Thousands of years before the dawn of history, huh? Fates Warning - 'Damnation', off of their original release, "Night on Brocken". Unmistakable perfection. Also US Metal, but at least, some of *the* best US Metal. People into Jazz should have some Fates Warning on their collection. People into horrorcore should. Everyone. I headbanged.
(An interesting aside, the verse melody that Mr. Arch is employing here has been 'lifted' by Tom Phillips of While Heaven Wept, I'm pretty certain.)
Oh no! Low end! Please don't let this be death metal!... *sigh*, that it is. At least it's moving very slow so I might eventually realize which doom/death band I'm listening to. Oh no, it picked up. The vocalist is positively guttural. Is this Finnish? Is this Krypt of Cerberos, perhaps? This riff sounds like Demilich, but Demilich I would never confuse with their lessers. Let me check. Yes! Crypt of Kerberos (and not the other way around). This goes on the delete pile even if I got a pretty good long shot guess out of it.

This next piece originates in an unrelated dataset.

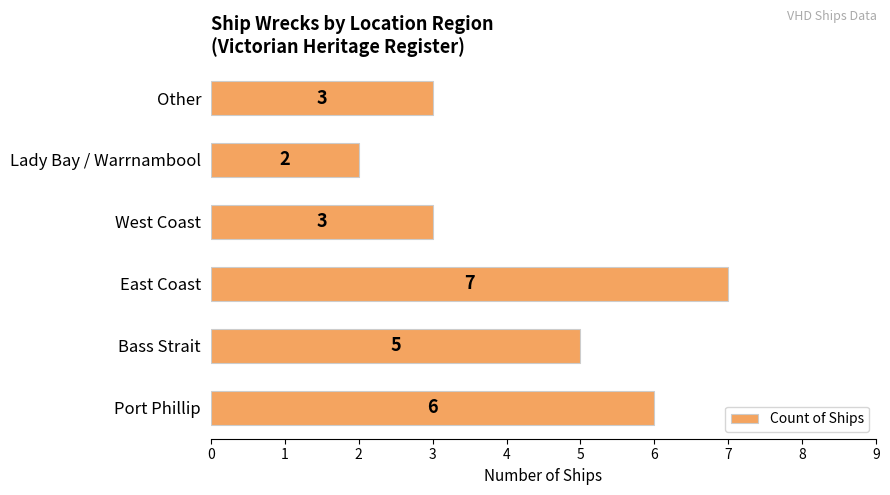

True or false: the data shows 3 at West Coast.

True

Messhugah? These ambient washes in the beginning sound familiar. Is this the intro to "Contradictions Collapse"? Ah, this is certainly Messhugah. Which song however. This is going to give me trouble. At least it's *good* Messhugah. By that I mean, here they still ultimately play thrash riffs that evolve and mutate, not just 'rhythms' that evolve and mutate. There's no way I'm going to identify which song this is, Contradictions Collapse (and "None" for that matter) are so uniform, I can only tell which songs 'Gods of Rapture' and 'Cadaverous Mastication' are. *checks* Oh! Terminal Illusions off of Destroy Erase Improve. A whole record off, huh? Delete.
"Dig Me", by King Crimson, off of the album "Three of a Perfect Pair". King Crimson save my ass twice in one playlist. It's impossible to mistake this song as anything else if you've ever heard it once, as it actually sounds like malfunctioning machinery. The clearly audible lyrics go on about just that. Dig me, don't bury me.
So, recapping, 9 out of 10 including guesses. But that's weak, so let's not include guesses. As per the rules, Artist - Record should count as at least partial recognition. With that criteria, 6 out of 10, which is pretty dire in itself. My pose has been exposed! How fare YOU, sir?